Smaug is the critter’s name, and Smaug hales from Australia and
belongs to my grand-nephew Archer. Smaug
is not a Texas horny toad as Leine is, he’s longer and has no horns at all on
head or torso. He can scuttle with great exuberance across the carpet, and he
does cling with authority to one’s shoulder with his spatula-type feet and claws.
He has holes in the side of head, which I suppose are ears. But he doesn’t squirt blood from his eyes to deter predators like Texas horny toads do, and he
certainly isn’t cabin-size and able to float and fly like Leine. And as much as
I tried to commune with Smaug via telepathic Latin, I never got so much as a
grunt from him/her.
For all those differences, I
found Smaug to be a delightful faux-Leine during our weekend visit to Archer’s
house. Archer is named Archer because his parents are both nuts for fantasy
books, a genre in which a good archer is pretty much required for any company
of main characters who take on all sorts of beasties. So, we have a teenage
Archer in our McBride clan now, and Archer has his own mini-dragon named Smaug.

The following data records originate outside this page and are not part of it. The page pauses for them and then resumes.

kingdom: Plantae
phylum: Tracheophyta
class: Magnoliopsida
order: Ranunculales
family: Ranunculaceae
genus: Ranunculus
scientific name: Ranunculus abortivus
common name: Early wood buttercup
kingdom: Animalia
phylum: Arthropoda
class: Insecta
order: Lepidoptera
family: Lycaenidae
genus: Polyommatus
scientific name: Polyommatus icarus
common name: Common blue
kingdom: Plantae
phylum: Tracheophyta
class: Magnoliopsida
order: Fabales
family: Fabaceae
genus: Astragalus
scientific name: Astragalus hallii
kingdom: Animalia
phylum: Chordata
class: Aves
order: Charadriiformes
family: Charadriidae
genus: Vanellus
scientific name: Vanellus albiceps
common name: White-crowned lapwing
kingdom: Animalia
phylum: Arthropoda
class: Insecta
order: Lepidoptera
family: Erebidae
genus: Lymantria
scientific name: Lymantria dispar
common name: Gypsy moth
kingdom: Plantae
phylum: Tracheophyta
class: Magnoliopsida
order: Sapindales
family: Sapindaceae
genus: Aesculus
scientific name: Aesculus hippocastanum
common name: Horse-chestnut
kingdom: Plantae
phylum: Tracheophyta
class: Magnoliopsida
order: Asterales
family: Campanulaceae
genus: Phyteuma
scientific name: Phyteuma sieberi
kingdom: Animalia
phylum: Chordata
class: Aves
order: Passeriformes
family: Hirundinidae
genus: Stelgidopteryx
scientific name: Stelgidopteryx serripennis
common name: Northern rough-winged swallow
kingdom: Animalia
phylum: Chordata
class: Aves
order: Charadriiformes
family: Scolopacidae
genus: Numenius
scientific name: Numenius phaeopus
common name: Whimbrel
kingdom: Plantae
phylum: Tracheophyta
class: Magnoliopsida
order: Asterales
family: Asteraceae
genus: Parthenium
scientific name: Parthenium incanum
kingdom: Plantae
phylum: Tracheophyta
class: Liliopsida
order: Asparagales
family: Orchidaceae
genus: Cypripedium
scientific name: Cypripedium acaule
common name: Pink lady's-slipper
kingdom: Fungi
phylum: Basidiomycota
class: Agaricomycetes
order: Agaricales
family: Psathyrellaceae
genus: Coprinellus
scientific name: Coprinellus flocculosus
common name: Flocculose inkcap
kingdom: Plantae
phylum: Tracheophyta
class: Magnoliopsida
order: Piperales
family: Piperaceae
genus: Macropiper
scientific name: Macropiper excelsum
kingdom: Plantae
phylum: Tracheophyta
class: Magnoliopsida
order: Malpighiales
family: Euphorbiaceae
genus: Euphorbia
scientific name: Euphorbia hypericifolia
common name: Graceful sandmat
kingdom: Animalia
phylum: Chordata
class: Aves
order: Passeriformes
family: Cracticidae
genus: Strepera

I don’t know if Archer can handle a bow and launch an arrow that will take out
the eye of a charging warg, but he beat me in a chess game when he was ten, and
was on his school’s chess team.
Since this post started with a
lizard named Smaug, Part 2 features a nameless two-headed rhino I found on the
internet.
I showed this one to four-year-old grandson Jackson who couldn’t wrap
his head around it until I used two of his identical toy woolly mammoths to
demonstrate the illusion of a big critter who doesn’t seem to know if he’s
coming or going.
Not knowing if one is coming or
going is one of the norms of modern life in which we all face too many demands,
too many choices, and too many magical electronic gizmos we call ‘devices’
these days.
‘Which way to go’ was also a
decision made every day for a few months for the three ranking Confederate
generals in Louisiana in the spring of 1864. That’s where my company of main
characters (who are archerless) find themselves in With Might & Main.
They are marched hither and yon, all over much of Louisiana for weeks, as the
Confederate brain trust grapples with how to stop an invading Union army that
is three or four times its size and supported by a strong fleet of river-born
ironclad gunships.
The climax of With Might &
Main reflects the surprising historical outcome of those Rebel generals’
dilemma. Rather it will, as soon as I quit acting like a two-headed rhino and
make my own final charge to get the climax written.
I tend to waffle when it comes to
letting my fingers on the keyboard finally decide which of my beloved
characters needs to die in battle.
I hope August starts well for
you, and I get down to business and finish WM&M before Labor Day.